To: John Curtis who wrote (5058)11/14/1998 9:57:00 PM
From: FMK  Read Replies (1) | Respond to of 27311
 
Hi John, I somehow knew if I put out an "eh" as bait it would attract a few words from a prominent poster from the Northeast, eh?

I agree with your thoughts on the category of Castle Creek in terms of comparative track records as to whether they conduct their DD for the purpose of finding companies they can exploit with floorless convertible terms. I was told they tended to stick with higher quality companies and intended to profit from a financed company's success rather than its demise. Again, if someone were to acquire the percentage of how many companies fail after financing with a floorless convertible clause, I suspect the percentage with Castle Creek would be somewhat lower than most.
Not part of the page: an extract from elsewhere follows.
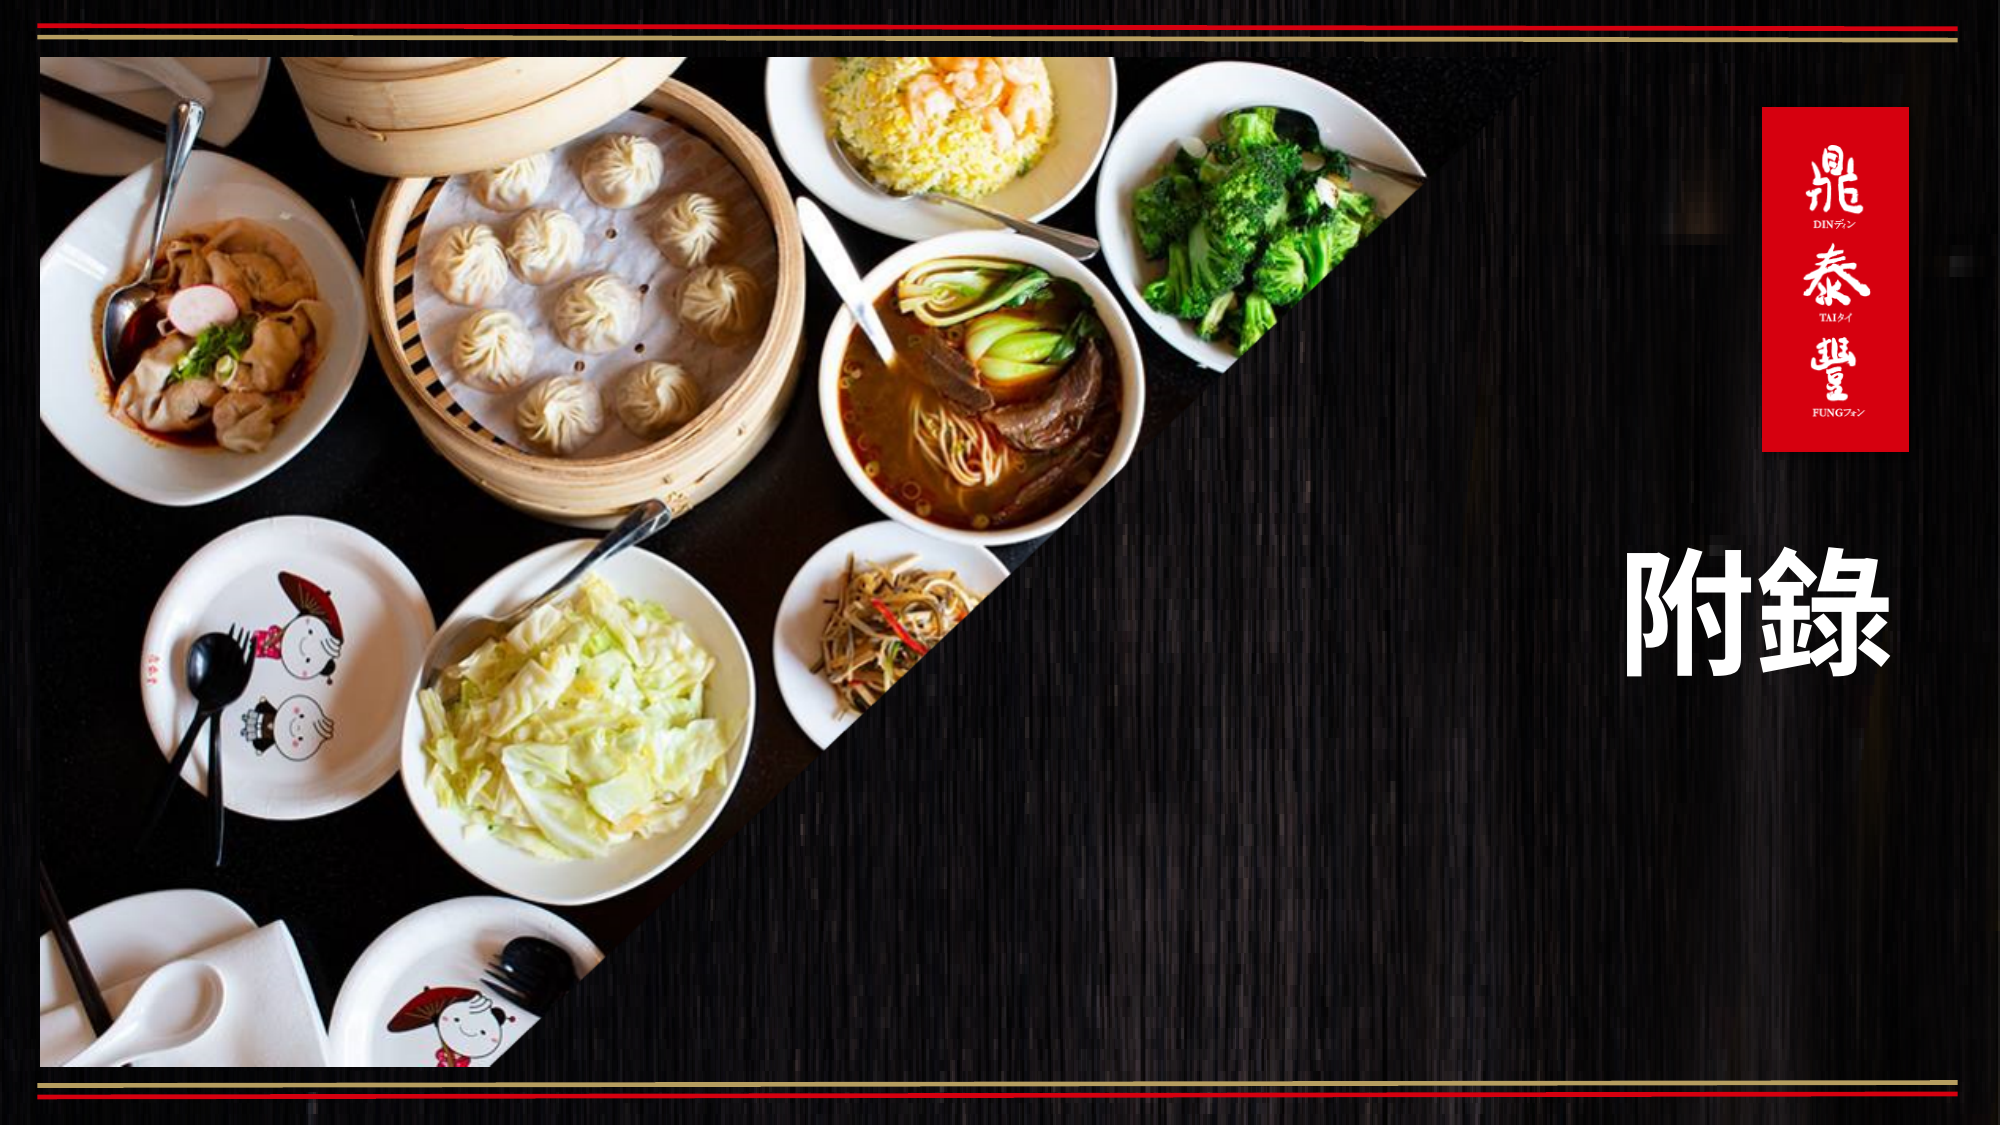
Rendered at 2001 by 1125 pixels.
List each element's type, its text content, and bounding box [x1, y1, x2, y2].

picture [0, 0, 2000, 1125]
text_box 附錄 [795, 519, 1909, 700]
I just asked a CFA and managing director of a large brokerage firm this question. The CFA (chartered financial analyst) was not familiar with Castle Creek but would be surprised if the percentage exceeded my 5% estimate. So without corroborative percentages from those that warned us, that's about as good as I can do for the moment.

So, I would put such warnings in the category of just slightly higher risk than many of us face everyday when we worry about making our house payments. It seems the naysayers(short interest, holders of put options or writers of call options) are running out of subjects to worry the shareholders. The financing fine print has been about the best they can come up with lately. It does appear they have been able to at least distract us temporarily from the positive trend in volume and direction.



To: John Curtis who wrote (5058)11/15/1998 1:24:00 AM
From: gvander  Read Replies (6) | Respond to of 27311
 
John,

I posted that article for its comments on the mixed nature of demand. Valance may again be overcommitting to a production and possibly a battery technology that will soon become obsolete. Similar to 1994 Valence timen and again demonstrated a tendency to overinvest and over promote (as they did then with other high profile directors and executives and machinery) In 1994 Valence had to abrubtly abandon a technology they also believed furvently was destine to take the market.

In 1995 they had to scrap the whole thing and then license the bellcore battery in 1996--1.5 years after the first movers. These movers may move ahead Valence again.

I alot of money has been spent on multiple lines with essentially identical manufacturing processes. Again setting up Valance with huge investment not justified by the innovation structure of the industry. All of their powder has been spent--none left for next gen tech/prod.

Just as last time they have elites telling us that they have to be successful just because they have managed to associate themselves with successful people--not a good bet. If it was a good bet then IBM would have never lost the heart of the computer to Microsoft. Do I even have to mention Al Dunlap or Japan Inc. The directors don't run the company, the executives do. What have these guys built? 120 million in losses (not couting the junked equipment from the last holy grail). The executives of Valance's competitors have actually started successful business from the ground up IN THE LITHIUM BATTERY BUSINESS. A good example is PCI (started and sold by pre-Ultralife Execs). BTW it is still in business today.



To: John Curtis who wrote (5058)11/15/1998 9:12:00 AM
From: Herb Blair  Read Replies (1) | Respond to of 27311
 
Hi John
Someone a few treads back said "Lev said that he could not announce anything material in the conference call or close in time to it because it would be a partial disclosure"
Is this an accurate quote? If it is then I am not concerned about that no comment answer.
Aside to Fred, relax the shorters are out in force on this thread. One of the biggest nay-sayers has been signed up only since 8 Nov. Their dead line is sooner then January.